BEGIN EXCERPT
If we run it with a filename as an argument, on the other hand, it reads from that file and tells us it has 227 lines. Again, please see the lecture on the Unix shell for more information on standard input, standard output, and redirection.

Here's a more polite way to write the program we just created. The two significant changes are:

the strings at the start of the module, and the start of the function count_lines, and

the funny-looking conditional if __name__ == '__main__'. Let's look at them in that order.

If the first thing in a module or function other than blank lines or comments is a string that isn't assigned to anything, Python saves it as the documentation string, or docstring, for that module or function.

These docstrings are what online (and offline) help display.

For example, let's create a file adder.py with a single function add, and write docstrings for both the module and the function.

If we then import adder, help(adder) will print out all of its docstrings, i.e., the documentation for the module itself and for all of its functions.

We can also be more selective, and only display the help for a particular function instead.

The second part of our "more polite" program was that funny if statement. The trick here is that when Python reads in a file, it assigns a value to a special top-level variable called __name__ (with two underscores before and after).

If the file is being run as the main program, __name__ is assigned the string '__main__' (again with two underscores before and after).

If the file is being loaded as a module by some other program, though, Python assigns the module's name to the variable __name__ instead.

So imagine the file contains some definitions, and then the conditional statement if __name__ == '__main__'.

The definitions will always be executed…

…but the code inside the conditional will only run if the file is the main program. Put another way, the statements inside the conditional will not be run if the file is being loaded as a library by some other program.

Let's see how this works. Here's a file stats.py that defines a function average, and then runs three simple tests—but only if __name__ has the value '__main__'.

And here's another file, test-stats.py, that imports stats and runs two more tests.

If we run stats.py directly, the three tests inside it are executed.

If we run test-stats.py, though, those three tests aren't executed—only the two in test-stats.py itself are run. This happens (or doesn't happen) because the variable __name__ inside stats is assigned the string 'stats' instead of the string '__main__' when stats is loaded as a module.

Thank you.
END EXCERPT
## WHAT YOU WILL DO
1. In the Python lecture excerpt, what string does Python assign to __name__ when a file is run as the main program?
2. From the Python lecture excerpt, echo the passage between "These docstrings are" and "of its functions.", inclusive.
The lines that come next have nothing to do with the Python lecture excerpt.
BEGIN ENTRIES SHOWN
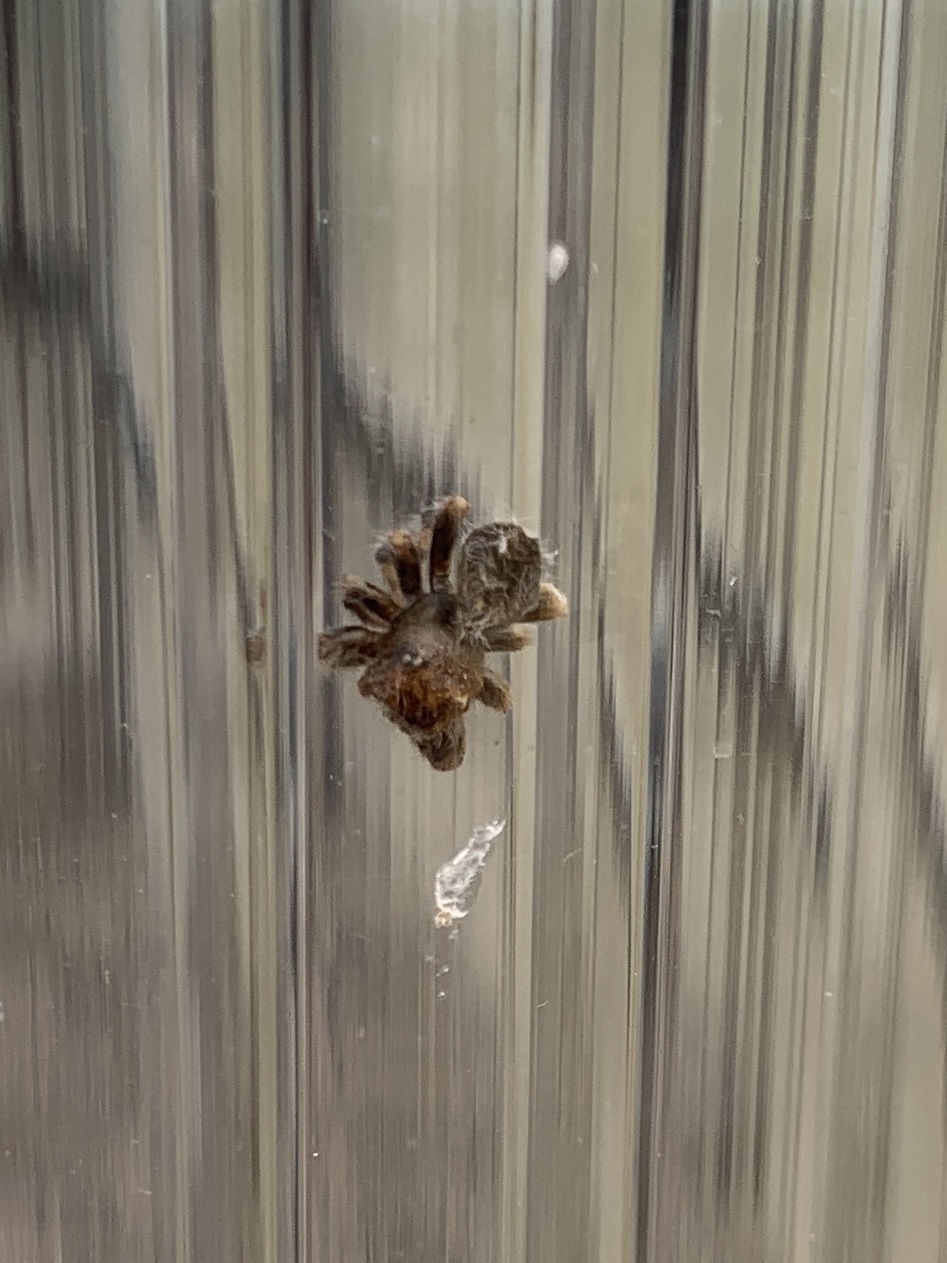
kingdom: Animalia
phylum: Arthropoda
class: Arachnida
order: Araneae
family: Salticidae
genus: Phidippus
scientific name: Phidippus audax
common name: Bold jumper
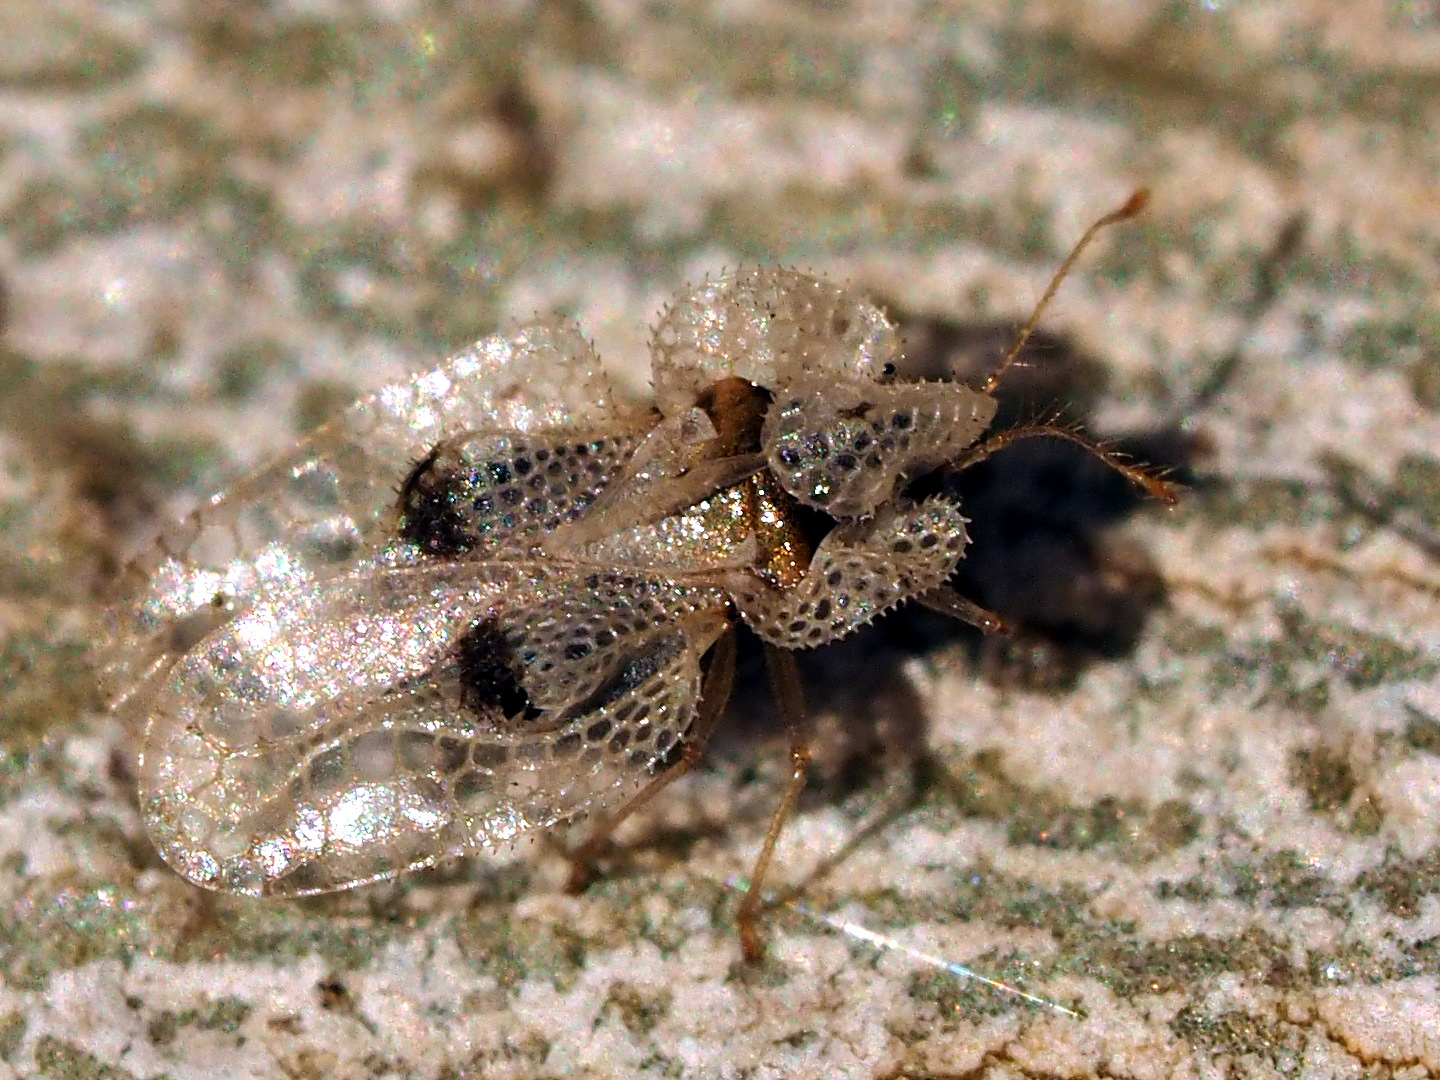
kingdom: Animalia
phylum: Arthropoda
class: Insecta
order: Hemiptera
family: Tingidae
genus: Corythucha
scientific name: Corythucha ciliata
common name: Sycamore lace bug
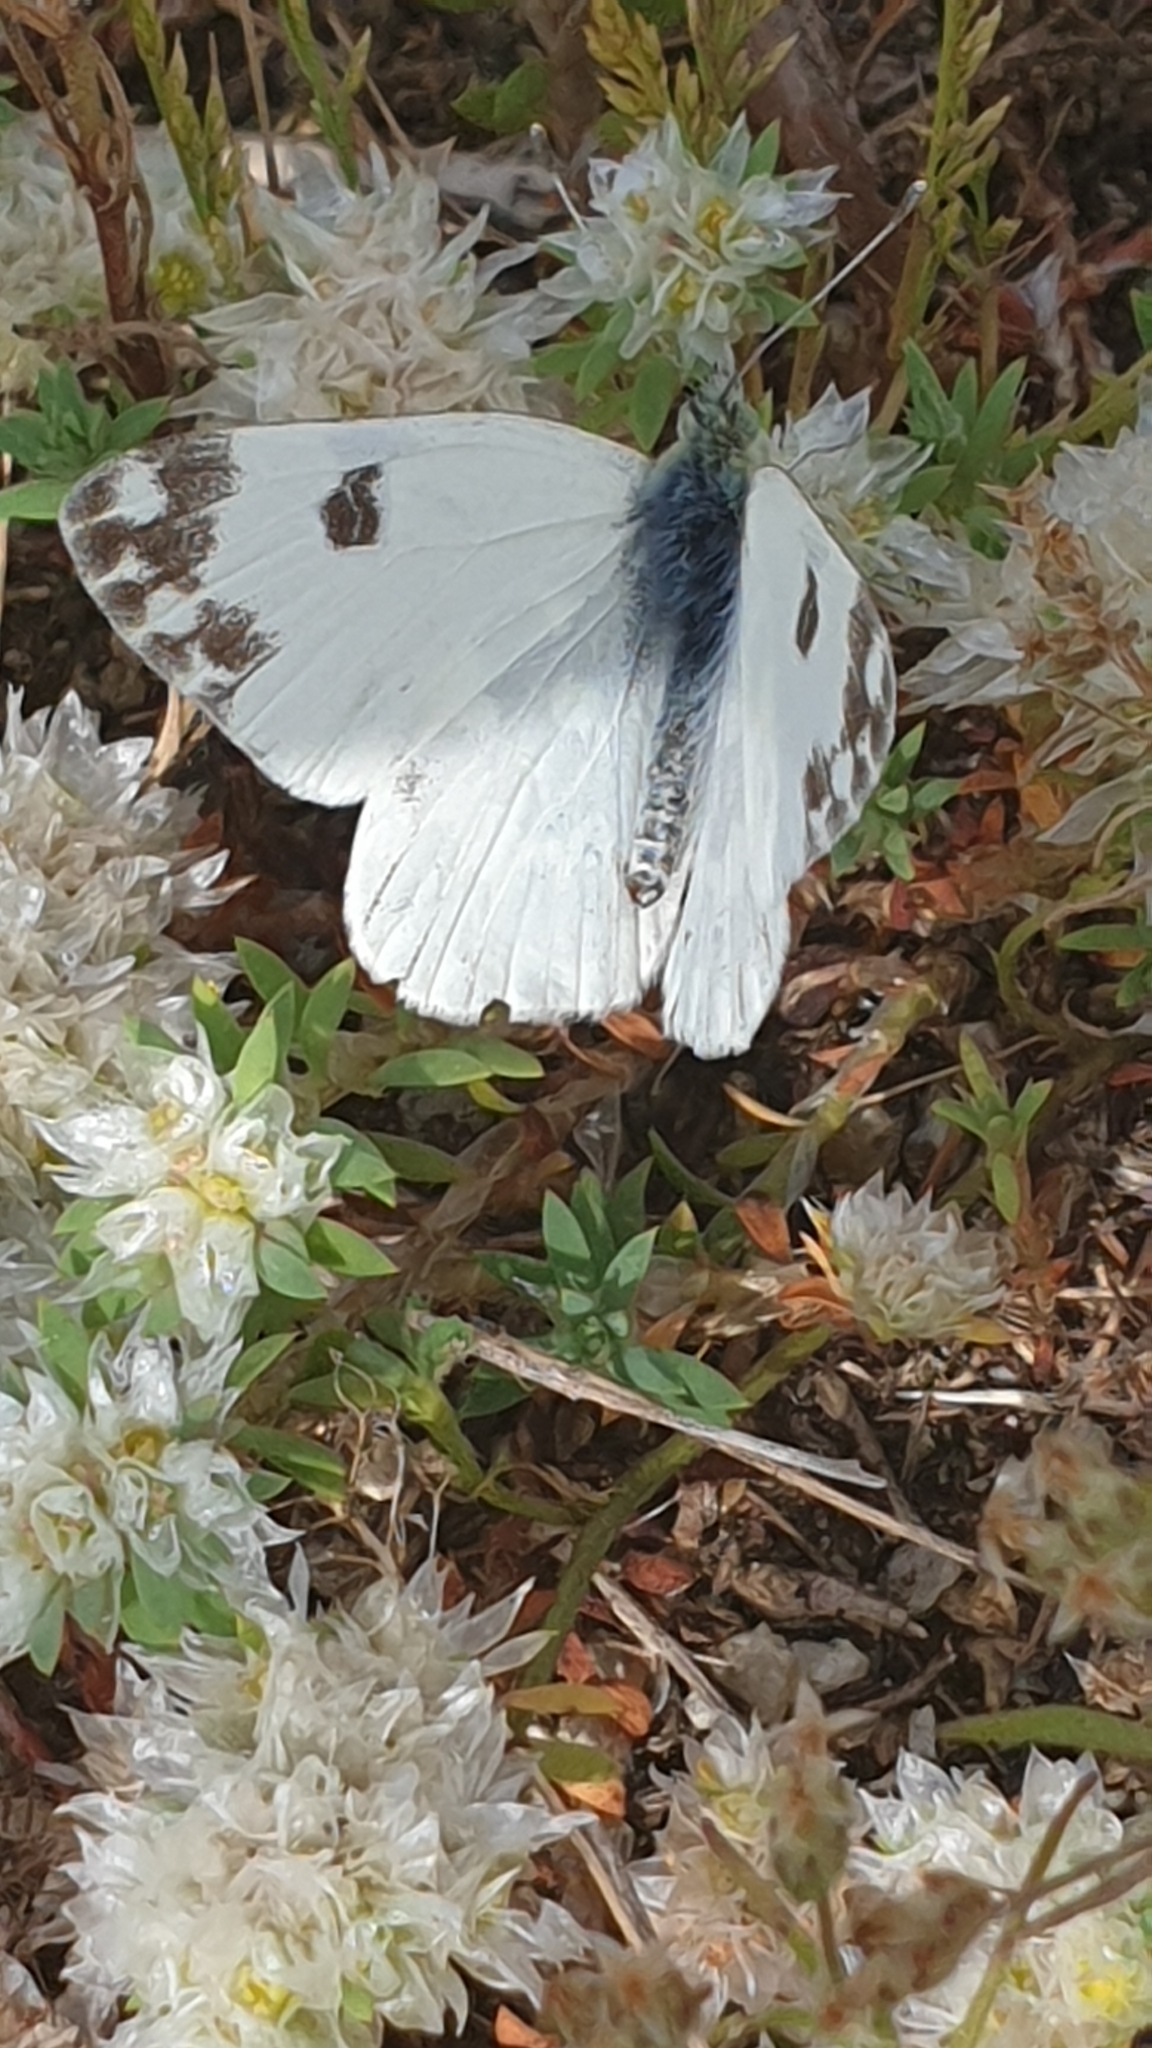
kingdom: Animalia
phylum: Arthropoda
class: Insecta
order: Lepidoptera
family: Pieridae
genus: Pontia
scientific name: Pontia daplidice
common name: Bath white
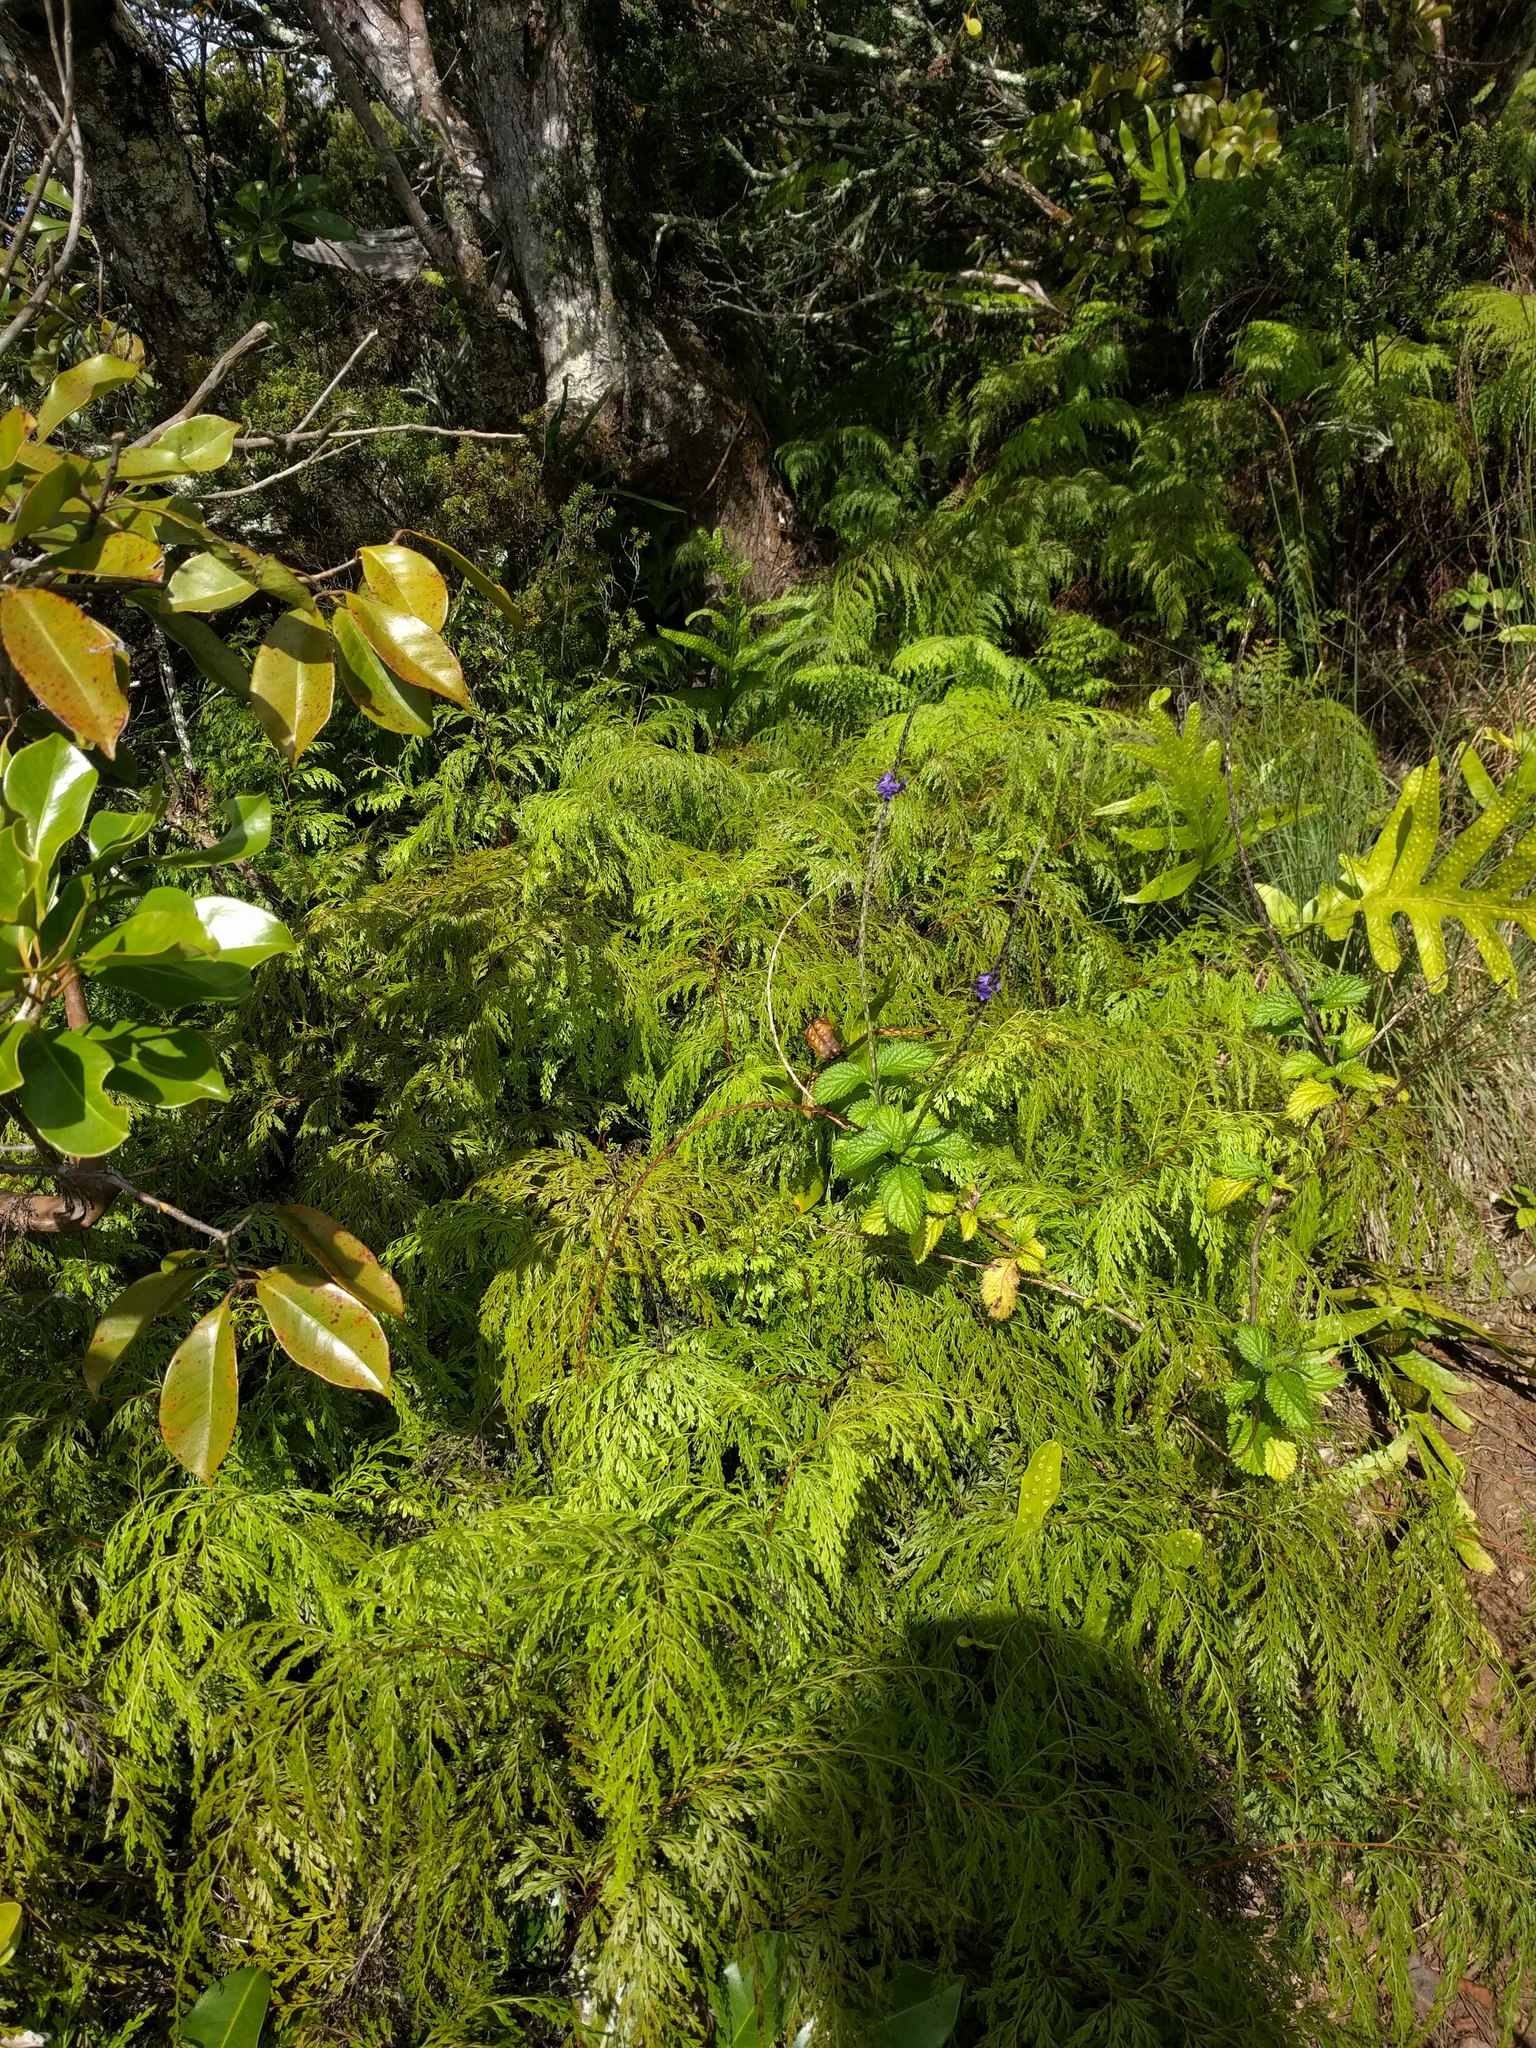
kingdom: Plantae
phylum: Tracheophyta
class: Polypodiopsida
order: Polypodiales
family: Lindsaeaceae
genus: Odontosoria
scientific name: Odontosoria chinensis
END ENTRIES SHOWN
## SOLUTIONS TO EACH TASK
1. The string '__main__'.

2.
These docstrings are what online (and offline) help display.

For example, let's create a file adder.py with a single function add, and write docstrings for both the module and the function.

If we then import adder, help(adder) will print out all of its docstrings, i.e., the documentation for the module itself and for all of its functions.